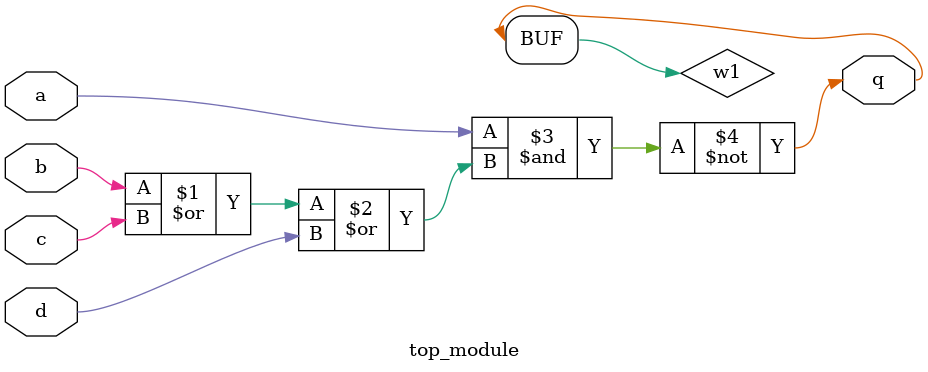
<source format=sv>
module top_module (
	input a,
	input b,
	input c,
	input d,
	output q
);
	
	// Define internal wire(s)
	wire w1;
	
	// Assign statements
	assign w1 = ~(a & (b | c | d));
	assign q = w1;
	
endmodule

</source>
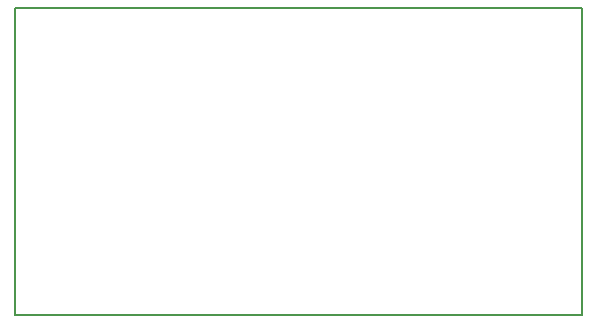
<source format=gbr>
%TF.GenerationSoftware,KiCad,Pcbnew,4.0.7*%
%TF.CreationDate,2017-10-08T11:45:17+09:00*%
%TF.ProjectId,TestBoard1,54657374426F617264312E6B69636164,rev?*%
%TF.FileFunction,Profile,NP*%
%FSLAX46Y46*%
G04 Gerber Fmt 4.6, Leading zero omitted, Abs format (unit mm)*
G04 Created by KiCad (PCBNEW 4.0.7) date 10/08/17 11:45:17*
%MOMM*%
%LPD*%
G01*
G04 APERTURE LIST*
%ADD10C,0.100000*%
%ADD11C,0.150000*%
G04 APERTURE END LIST*
D10*
D11*
X48000000Y0D02*
X0Y0D01*
X48000000Y-26000000D02*
X48000000Y0D01*
X0Y-26000000D02*
X48000000Y-26000000D01*
X0Y0D02*
X0Y-26000000D01*
M02*

</source>
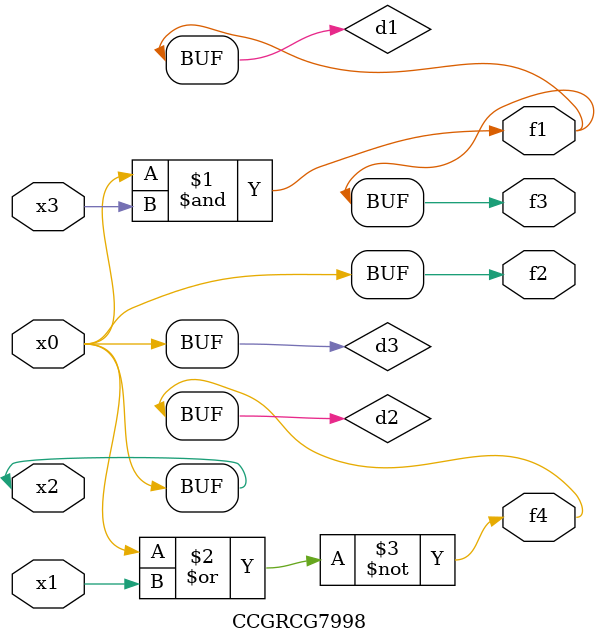
<source format=v>
module CCGRCG7998(
	input x0, x1, x2, x3,
	output f1, f2, f3, f4
);

	wire d1, d2, d3;

	and (d1, x2, x3);
	nor (d2, x0, x1);
	buf (d3, x0, x2);
	assign f1 = d1;
	assign f2 = d3;
	assign f3 = d1;
	assign f4 = d2;
endmodule

</source>
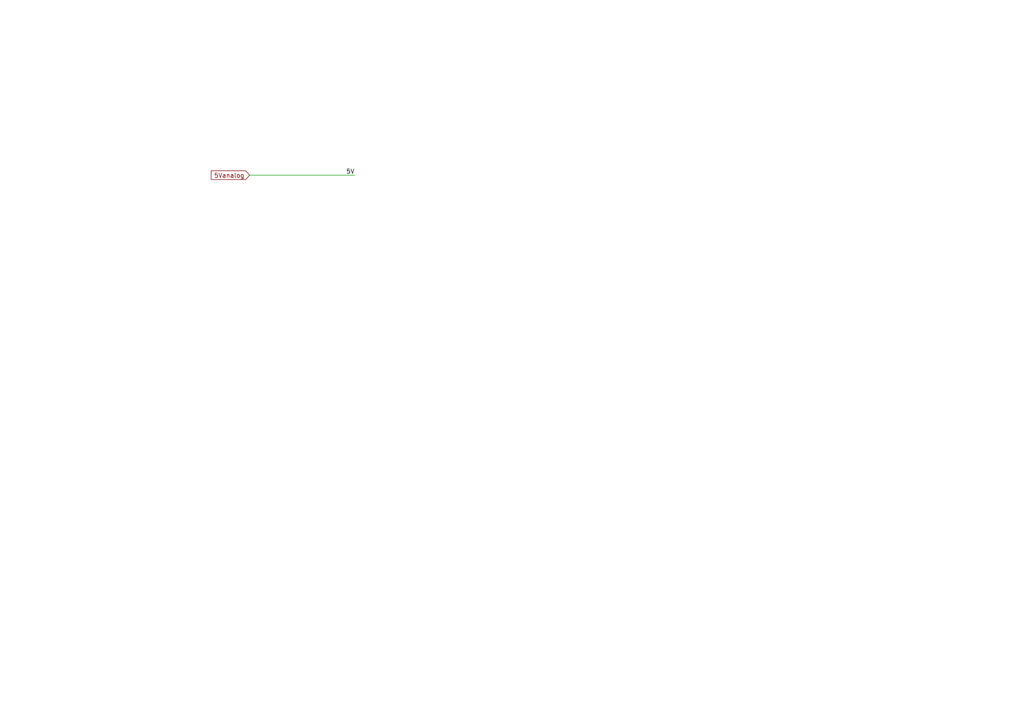
<source format=kicad_sch>
(kicad_sch (version 20200310) (host eeschema "(5.99.0-1545-g9916f24fa)")

  (page "A4")

  


  (wire (pts (xy 72.39 50.8) (xy 102.87 50.8)))

  (label "5V" (at 102.87 50.8 180)
    (effects (font (size 1.27 1.27)) (justify right bottom))
  )

  (global_label "5Vanalog" (shape input) (at 72.39 50.8 180)
    (effects (font (size 1.27 1.27)) (justify right))
  )
)

</source>
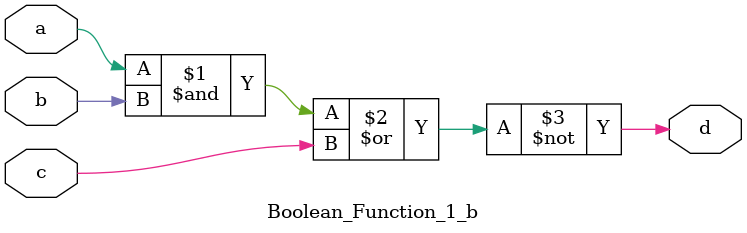
<source format=v>
`timescale 1ns / 1ps

module Boolean_Function_1_b(
    input a, b, c,
    output d
    );

    assign d = ~((a & b) | c);
    
endmodule


</source>
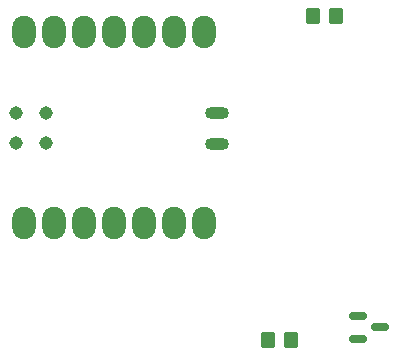
<source format=gbp>
G04 #@! TF.GenerationSoftware,KiCad,Pcbnew,8.0.1*
G04 #@! TF.CreationDate,2024-07-15T10:08:48+02:00*
G04 #@! TF.ProjectId,RGB 2x2 with WS2811,52474220-3278-4322-9077-697468205753,rev?*
G04 #@! TF.SameCoordinates,Original*
G04 #@! TF.FileFunction,Paste,Bot*
G04 #@! TF.FilePolarity,Positive*
%FSLAX46Y46*%
G04 Gerber Fmt 4.6, Leading zero omitted, Abs format (unit mm)*
G04 Created by KiCad (PCBNEW 8.0.1) date 2024-07-15 10:08:48*
%MOMM*%
%LPD*%
G01*
G04 APERTURE LIST*
G04 Aperture macros list*
%AMRoundRect*
0 Rectangle with rounded corners*
0 $1 Rounding radius*
0 $2 $3 $4 $5 $6 $7 $8 $9 X,Y pos of 4 corners*
0 Add a 4 corners polygon primitive as box body*
4,1,4,$2,$3,$4,$5,$6,$7,$8,$9,$2,$3,0*
0 Add four circle primitives for the rounded corners*
1,1,$1+$1,$2,$3*
1,1,$1+$1,$4,$5*
1,1,$1+$1,$6,$7*
1,1,$1+$1,$8,$9*
0 Add four rect primitives between the rounded corners*
20,1,$1+$1,$2,$3,$4,$5,0*
20,1,$1+$1,$4,$5,$6,$7,0*
20,1,$1+$1,$6,$7,$8,$9,0*
20,1,$1+$1,$8,$9,$2,$3,0*%
G04 Aperture macros list end*
%ADD10RoundRect,0.150000X-0.587500X-0.150000X0.587500X-0.150000X0.587500X0.150000X-0.587500X0.150000X0*%
%ADD11O,1.998980X2.748280*%
%ADD12O,2.032000X1.016000*%
%ADD13C,1.143000*%
%ADD14RoundRect,0.250000X0.350000X0.450000X-0.350000X0.450000X-0.350000X-0.450000X0.350000X-0.450000X0*%
G04 APERTURE END LIST*
D10*
G04 #@! TO.C,PMOS*
X149177768Y-71599492D03*
X149177768Y-69699492D03*
X151052769Y-70649492D03*
G04 #@! TD*
D11*
G04 #@! TO.C,U1*
X120905268Y-45669931D03*
X123445268Y-45669931D03*
X125985268Y-45669931D03*
X128525268Y-45669931D03*
X131065268Y-45669931D03*
X133605268Y-45669931D03*
X136145268Y-45669931D03*
X136145268Y-61834491D03*
X133605268Y-61834491D03*
X131065268Y-61834491D03*
X128525268Y-61834491D03*
X125985268Y-61834491D03*
X123445268Y-61834491D03*
X120905268Y-61834491D03*
D12*
X137223088Y-52536811D03*
X137223088Y-55086811D03*
D13*
X120218901Y-52535614D03*
X120218901Y-55075614D03*
X122758901Y-52535614D03*
X122758901Y-55075614D03*
G04 #@! TD*
D14*
G04 #@! TO.C,R11*
X147305268Y-44308491D03*
X145305268Y-44308491D03*
G04 #@! TD*
G04 #@! TO.C,R9*
X143495268Y-71740490D03*
X141495268Y-71740490D03*
G04 #@! TD*
M02*

</source>
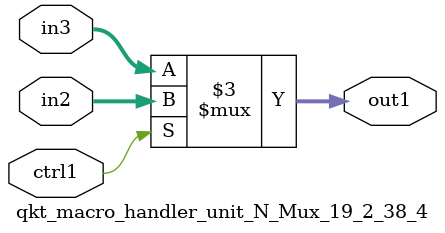
<source format=v>

`timescale 1ps / 1ps


module qkt_macro_handler_unit_N_Mux_19_2_38_4( in3, in2, ctrl1, out1 );

    input [18:0] in3;
    input [18:0] in2;
    input ctrl1;
    output [18:0] out1;
    reg [18:0] out1;

    
    // rtl_process:qkt_macro_handler_unit_N_Mux_19_2_38_4/qkt_macro_handler_unit_N_Mux_19_2_38_4_thread_1
    always @*
      begin : qkt_macro_handler_unit_N_Mux_19_2_38_4_thread_1
        case (ctrl1) 
          1'b1: 
            begin
              out1 = in2;
            end
          default: 
            begin
              out1 = in3;
            end
        endcase
      end

endmodule


</source>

....................

Task brief:
Copy whichever lines of the records above contain the word "size".

Result of the exercise:
    (effects (font (size 1.27 1.27)) (justify right bottom))
    (effects (font (size 1.27 1.27)) (justify right))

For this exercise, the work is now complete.